### [Given text]
Labour's Future: The Final Debate Part 1

Thursday 3 September 2015

Labour's Future: The Final Debate Part 1


ANY QUOTES USED MUST BE ATTRIBUTED TO SKY NEWS

ADAM BOULTON: We’re here at this final debate to take questions from the audience here in Gateshead and also from you online, we are going to be taking questions from that audience and just recap here, we have Jeremy Corbyn, Liz Kendall, Yvette Cooper and Andy Burnham.  So they can take questions from the audience here as they will in a moment and from the viewers at home and there is still a chance to get involved.  You can vote on the debate as it happens using our real-time Sky Pulse, you can do that via the Sky News website and you can also decide which of the questions you have already submitted on social media the candidates should be asked next, just follow Sky News on social media using the hashtag #labourdebate.  We are going to start with a question from our audience here in Gateshead and from Councillor Anne Wheeler.
CLLR ANNE WHEELER: What would you do about the refugee crisis?
ADAM BOULTON: Succinct, what would you do about the refugee crisis.  I should tell you that the government in the last half hour has said that its going to take 4000 extra refugees but from the camps established on the borders of the zone rather than from the boat people.  Jeremy Corbyn?
JEREMY CORBYN: 4000 doesn’t sound like enough but I think we have to look at the crisis in the widest possible context.  These are desperate people fleeing from a war in Syria and many other wars and human rights abuses all across the region, they are dying in the Mediterranean, some are getting across to Europe so we have to hold out the hand of humanity and support and friendship to give succour and comfort to people who are utterly desperate at the present time but we also …
ADAM BOULTON: Do you have any idea on numbers?

### [Questions on the material]
A. According to the debate transcript, how many extra refugees did the government say it would take, and from where?
B. Reproduce the debate transcript word for word, from "CLLR ANNE WHEELER: What" down to "people.  Jeremy Corbyn?".

### [Supplied information]
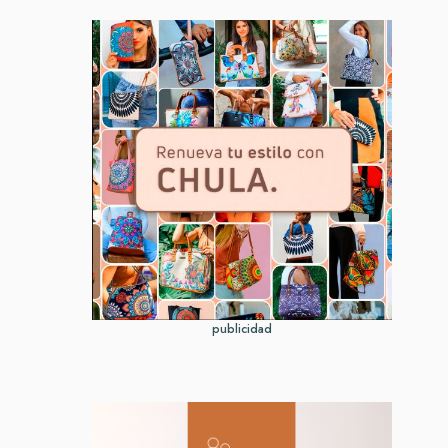
publicidad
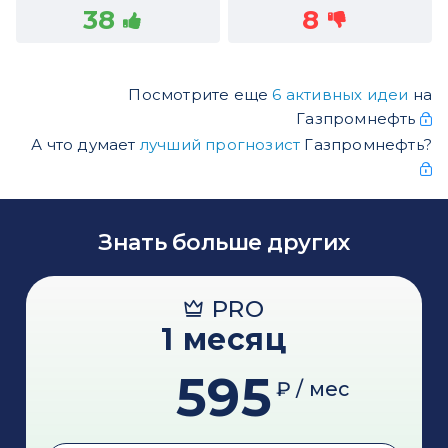
38
8
Посмотрите еще
6 активных идеи
на
Газпромнефть
А что думает
лучший прогнозист
Газпромнефть?
Знать больше других
PRO
1 месяц
595
₽ / мес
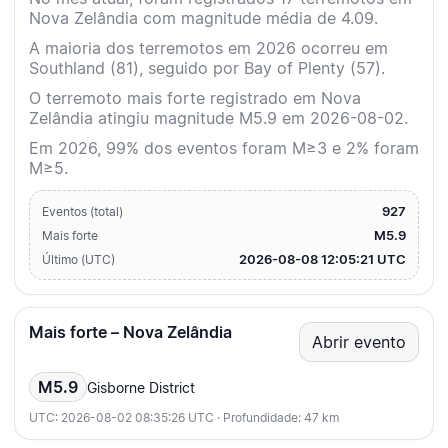
Nova Zelândia com magnitude média de 4.09.
A maioria dos terremotos em 2026 ocorreu em
Southland (81), seguido por Bay of Plenty (57).
O terremoto mais forte registrado em Nova
Zelândia atingiu magnitude M5.9 em 2026-08-02.
Em 2026, 99% dos eventos foram M≥3 e 2% foram
M≥5.
927
Eventos (total)
M5.9
Mais forte
2026-08-08 12:05:21 UTC
Último (UTC)
Mais forte – Nova Zelândia
Abrir evento
M5.9
Gisborne District
UTC: 2026-08-02 08:35:26 UTC · Profundidade: 47 km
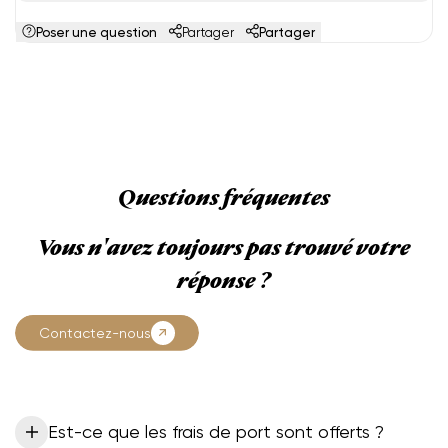
Poser une question
Partager
Partager
Questions fréquentes
Vous n'avez toujours pas trouvé votre
réponse ?
Contactez-nous
Est-ce que les frais de port sont offerts ?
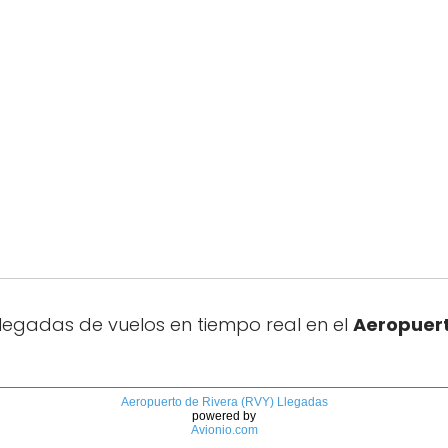
llegadas de vuelos en tiempo real en el
Aeropuert
Aeropuerto de Rivera (RVY) Llegadas
powered by
Avionio.com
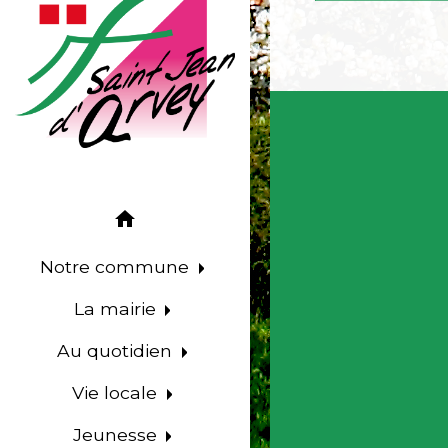
home
Notre commune
La mairie
Au quotidien
Vie locale
Jeunesse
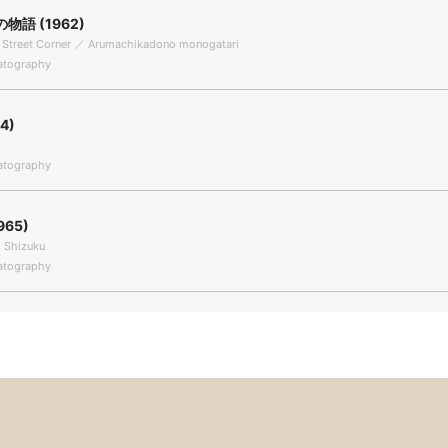
物語 (1962)
e Street Corner ／ Arumachikadono monogatari
tography
4)
tography
965)
 Shizuku
tography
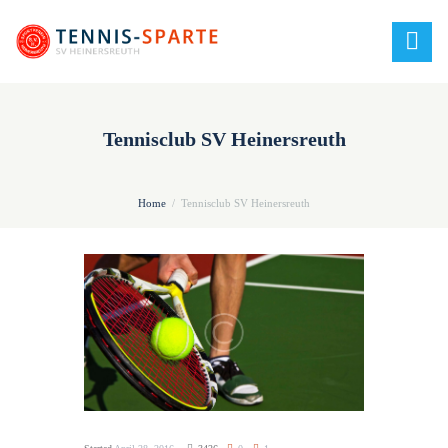
Tennisclub SV Heinersreuth
Home
Tennisclub SV Heinersreuth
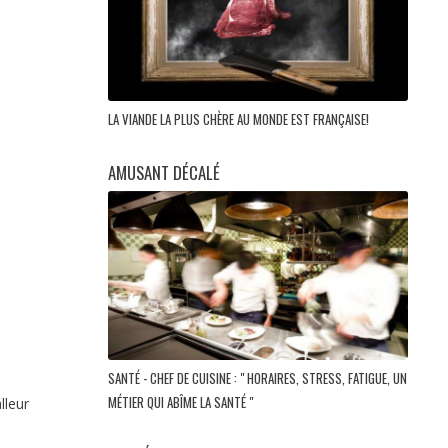
LA VIANDE LA PLUS CHÈRE AU MONDE EST FRANÇAISE!
AMUSANT DÉCALÉ
SANTÉ - CHEF DE CUISINE : " HORAIRES, STRESS, FATIGUE, UN
MÉTIER QUI ABÎME LA SANTÉ "
lleur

### [Answers provided]
A. The government said it would take 4000 extra refugees from the camps on the borders of the zone rather than from the boat people.

B.
CLLR ANNE WHEELER: What would you do about the refugee crisis?
ADAM BOULTON: Succinct, what would you do about the refugee crisis.  I should tell you that the government in the last half hour has said that its going to take 4000 extra refugees but from the camps established on the borders of the zone rather than from the boat people.  Jeremy Corbyn?